Durch die Implementierung neuer, zuweilen rigider Genehmigungsprozesse bringen die firmeninternen Travelmanager ihre Klientel auf Sparkurs. Vorbei die Zeiten, in denen Business Traveller die hauseigene Reiserichtlinie bestenfalls als freundliche Empfehlung abtun konnten. Heute wird konsequent zur Kasse gebeten, wer seinen Sitzplatz nach wie vor lieber in der Business bucht. Und auch wer nicht vom 5-Sterne-Service lassen mag, zahlt die Differenz zur vorgeschriebenen Buchungsklasse selbst. "Die Unternehmen sind sehr stringent geworden", beobachtet Christian Spangenberg vom zu Dertour gehörenden Geschäftsreiseanbieter FCm Travel Solutions. Inzwischen seien Reiserichtlinien sogar arbeitsrechtlich relevant: Wer dauerhaft dagegen verstößt, der fliegt - aber raus.
Allein 2009 hat sich die Zahl der Geschäftsreisen in führenden Unternehmen in Europa um 15 bis 20 reduziert, die Ausgaben sanken sogar um 25 bis 40 Prozent. Da wollen viele Unternehmen weiter machen. Vielerorts stehe deshalb heute der Ausbau automatisierter Einkaufs- und Buchungsprozesse auf dem Plan, beobachtet ACTE-Sprecherin Christine Dunton-Tinnus. Bleibt angesichts dieser Entwicklung überhaupt noch Platz für den "Faktor Mensch", für die Bedürfnisse des Reisenden selbst? Selbstverständlich, sagt ACTE-Chef Galimidi. Doch mehr denn je drehe sich alles um den Return on Invest. Als Beispiel nennt er das viel zitierte Bild des in der Economy Class darbenden Intercontinentalreisenden auf dem Weg zum Geschäftstermin. Warum sollte ein Mitarbeiter nicht Economy fliegen, wenn sein Ziel lediglich ein internes Meeting sei und der Flug über Tag geht? Anders der nächtlich Reisende zu einem Vertragsschluss: Da er vor Ort fit sein müsse, könne auch ein Business Class-Ticket gerechtfertigt sein.

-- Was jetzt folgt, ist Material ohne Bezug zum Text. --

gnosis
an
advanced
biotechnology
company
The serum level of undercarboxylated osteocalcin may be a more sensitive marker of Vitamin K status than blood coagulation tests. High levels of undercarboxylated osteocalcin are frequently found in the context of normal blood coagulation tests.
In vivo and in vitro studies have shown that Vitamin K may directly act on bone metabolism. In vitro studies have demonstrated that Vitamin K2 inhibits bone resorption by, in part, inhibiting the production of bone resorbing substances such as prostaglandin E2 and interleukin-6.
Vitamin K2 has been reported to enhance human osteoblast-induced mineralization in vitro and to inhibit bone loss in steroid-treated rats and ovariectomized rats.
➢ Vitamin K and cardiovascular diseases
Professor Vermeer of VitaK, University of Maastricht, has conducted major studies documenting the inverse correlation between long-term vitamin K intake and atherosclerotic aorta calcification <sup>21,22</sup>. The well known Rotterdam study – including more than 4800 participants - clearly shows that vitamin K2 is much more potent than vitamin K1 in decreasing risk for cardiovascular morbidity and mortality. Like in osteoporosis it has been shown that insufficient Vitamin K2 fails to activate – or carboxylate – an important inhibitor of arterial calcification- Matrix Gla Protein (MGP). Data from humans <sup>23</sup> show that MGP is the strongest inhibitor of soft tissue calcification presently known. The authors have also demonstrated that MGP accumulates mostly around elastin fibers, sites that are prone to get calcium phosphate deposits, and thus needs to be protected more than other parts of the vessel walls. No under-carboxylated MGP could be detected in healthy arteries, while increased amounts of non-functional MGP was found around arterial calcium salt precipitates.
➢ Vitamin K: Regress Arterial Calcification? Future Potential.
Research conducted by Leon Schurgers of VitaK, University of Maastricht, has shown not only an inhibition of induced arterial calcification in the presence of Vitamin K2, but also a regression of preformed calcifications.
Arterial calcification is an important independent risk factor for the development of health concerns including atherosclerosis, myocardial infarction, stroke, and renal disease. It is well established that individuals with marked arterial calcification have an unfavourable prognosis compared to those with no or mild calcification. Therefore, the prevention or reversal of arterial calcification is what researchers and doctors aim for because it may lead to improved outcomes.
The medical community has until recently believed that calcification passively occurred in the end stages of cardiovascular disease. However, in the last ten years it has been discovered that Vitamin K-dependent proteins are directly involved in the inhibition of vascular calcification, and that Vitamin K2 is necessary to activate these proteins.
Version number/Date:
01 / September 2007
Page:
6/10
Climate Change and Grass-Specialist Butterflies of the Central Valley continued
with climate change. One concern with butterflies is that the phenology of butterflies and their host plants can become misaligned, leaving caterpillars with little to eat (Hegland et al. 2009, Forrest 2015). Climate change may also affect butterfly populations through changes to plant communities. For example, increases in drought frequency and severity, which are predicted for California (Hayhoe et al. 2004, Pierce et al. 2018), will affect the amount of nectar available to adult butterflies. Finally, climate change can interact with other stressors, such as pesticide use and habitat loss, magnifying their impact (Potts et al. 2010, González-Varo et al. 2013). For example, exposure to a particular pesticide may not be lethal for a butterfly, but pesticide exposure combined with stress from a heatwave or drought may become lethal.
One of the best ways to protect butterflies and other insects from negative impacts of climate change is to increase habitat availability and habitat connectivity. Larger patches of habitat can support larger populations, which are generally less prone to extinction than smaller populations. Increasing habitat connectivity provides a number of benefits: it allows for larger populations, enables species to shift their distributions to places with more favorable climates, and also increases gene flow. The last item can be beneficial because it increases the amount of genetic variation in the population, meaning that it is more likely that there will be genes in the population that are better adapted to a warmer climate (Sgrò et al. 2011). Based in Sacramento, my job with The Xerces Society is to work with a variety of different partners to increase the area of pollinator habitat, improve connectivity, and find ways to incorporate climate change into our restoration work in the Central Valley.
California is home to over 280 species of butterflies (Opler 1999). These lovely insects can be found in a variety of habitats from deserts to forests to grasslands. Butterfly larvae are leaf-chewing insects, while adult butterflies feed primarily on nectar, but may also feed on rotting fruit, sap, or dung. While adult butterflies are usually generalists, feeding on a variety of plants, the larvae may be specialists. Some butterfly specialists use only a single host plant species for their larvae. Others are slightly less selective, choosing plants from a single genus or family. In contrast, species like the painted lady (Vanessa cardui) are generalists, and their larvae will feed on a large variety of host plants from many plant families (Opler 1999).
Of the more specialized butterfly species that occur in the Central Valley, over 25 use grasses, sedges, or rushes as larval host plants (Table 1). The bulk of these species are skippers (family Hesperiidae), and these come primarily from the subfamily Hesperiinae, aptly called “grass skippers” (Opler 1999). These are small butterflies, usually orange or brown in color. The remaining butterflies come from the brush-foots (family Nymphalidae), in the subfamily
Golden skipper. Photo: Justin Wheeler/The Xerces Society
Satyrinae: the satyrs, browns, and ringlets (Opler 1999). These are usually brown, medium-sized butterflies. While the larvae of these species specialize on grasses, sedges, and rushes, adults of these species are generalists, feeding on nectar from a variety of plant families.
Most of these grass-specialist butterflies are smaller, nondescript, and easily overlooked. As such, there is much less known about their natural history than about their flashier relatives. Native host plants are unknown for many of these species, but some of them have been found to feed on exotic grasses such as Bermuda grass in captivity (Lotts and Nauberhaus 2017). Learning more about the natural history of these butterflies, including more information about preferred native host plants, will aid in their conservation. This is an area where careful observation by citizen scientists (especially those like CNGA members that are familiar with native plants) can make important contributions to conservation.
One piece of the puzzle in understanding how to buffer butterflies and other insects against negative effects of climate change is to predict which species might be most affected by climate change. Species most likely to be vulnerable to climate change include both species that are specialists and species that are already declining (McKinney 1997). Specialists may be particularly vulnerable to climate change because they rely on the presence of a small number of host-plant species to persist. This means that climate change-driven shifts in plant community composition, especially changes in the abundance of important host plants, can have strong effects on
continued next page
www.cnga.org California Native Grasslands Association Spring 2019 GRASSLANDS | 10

Selbst in Krisenzeiten den Bogen nicht zu überspannen, das ist auch die Botschaft von Berater Martin. Er beschreibt das Beispiel eines innerdeutschen IT-Experten aus München, der nach einem Vormittagstermin in Düsseldorf bei seinem Kunden für den Nachmittag um Schreibtisch-Asyl bat. Grund: Seine Buchungsmaschine gab ihm automatisch nur den billigsten Rückflug, und der war erst am späten Abend. Martin hat dafür nur ein Wort: "Schwachsinn".